If at the same time exogenous carcinogens are excluded rigorously, then most cancers may be prevented today.”
For more on developing a personal strategy for overcoming cancer, read the post entitled Cancer Treatments – The Power Of A Personal Strategy Part One
“These proposals are in no way utopian. On the contrary, they may be realized by everybody, everywhere, at any hour. Unlike the prevention of many other diseases the prevention of cancer requires no government help, and no extra money.”
The following is taken from a revised Lindau lecture: The Prime Cause and Prevention of Cancer by Otto Warburg, Director, Max Planck Institute for Cell Physiology, Berlin-Dahlem, Germany adapted from a lecture delivered by Otto himself at the 1966 annual meeting of Nobelists at Lindau, Germany.
“…for cancer, there is only one prime cause. Summarized in a few words, the prime cause of cancer is the replacement of the respiration of oxygen in normal body cells by a fermentation of sugar. All normal body cells meet their energy needs by respiration of oxygen, whereas cancer cells meet their energy needs in great part by fermentation.
All normal body cells are thus obligate aerobes, whereas all cancer cells are partial anaerobes. From the standpoint of the physics and chemistry of life this difference between normal and cancer cells is so great that one can scarcely picture a greater difference. Oxygen gas, the donor of energy in plants and animals is dethroned in the cancer cells and replaced by an energy yielding reaction of the lowest living forms, namely, a fermentation of glucose.
It is noted that Otto Warburg’s main interests were Chemistry and Physics of Life.
In both fields no scientist has been more successful.
For more information on Otto Warburg’s work, visit Healing Cancer Naturally (cancer cause and prevention)
Otto Warburg concludes his lecture with this:
“Why then does it happen that in spite of all this so little is done towards the prevention of cancer?
The answer has always been that one does not know what cancer or the prime cause of cancer [might] be, and that one cannot prevent something that is not known.”
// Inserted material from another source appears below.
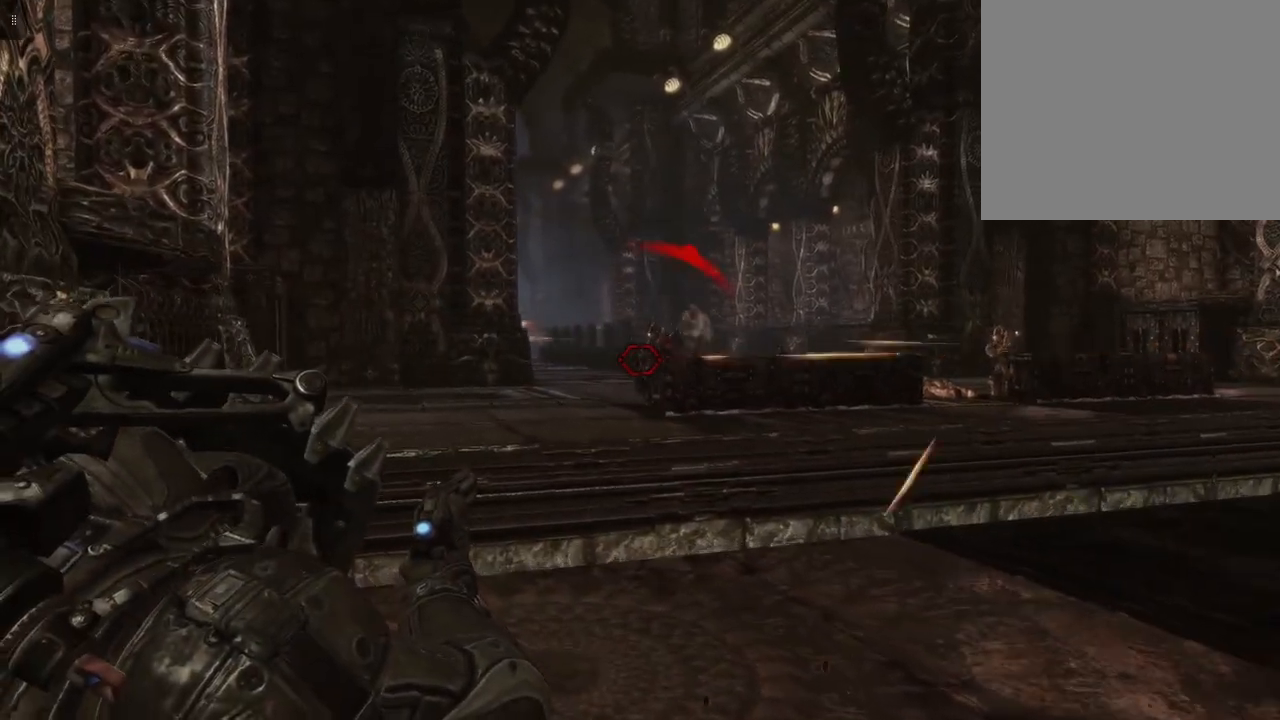
{"buttons": ["L2"], "left_stick": "up-left", "right_stick": "right", "events": [[400, "right_stick", "right"]]}
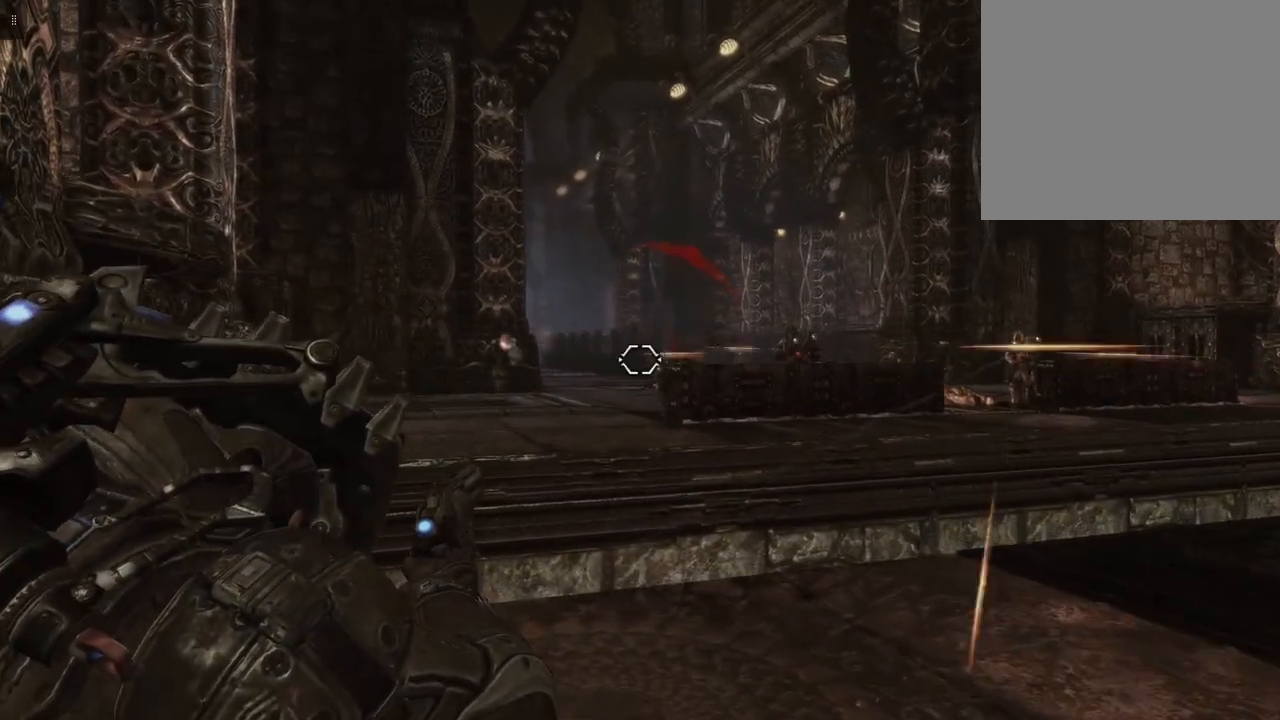
{"buttons": ["L2"], "left_stick": "up-left", "right_stick": "right", "events": []}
“But nobody today can say that one does not know what cancer and its prime cause [may] be. On the contrary, there is no disease whose prime cause is better known, so that today ignorance is no longer an excuse that one cannot do more about prevention. That prevention of cancer will come there is no doubt, for man wishes to survive.”
Inhibiting The Application Of Scientific Knowledge?
Warburg goes on: “But how long prevention will be avoided depends on how long the prophets of agnosticism will succeed in inhibiting the application of scientific knowledge in the cancer field. In the meantime, millions of men must die of cancer unnecessarily.”
UPDATE: The December 2008 Journal of Lipid Research coauthored by Boston College Biology Professor Thomas Seyfried produces new interest among scientists in the work of German physician and biochemist Otto Warburg, who won the Nobel Prize in 1931.
Interestingly, Professor Seyfried says in effect that current explanations of the cause of cancer are deficient, which is why the discoveries of Dr Otto Warburg do not fade away into obscurity, today.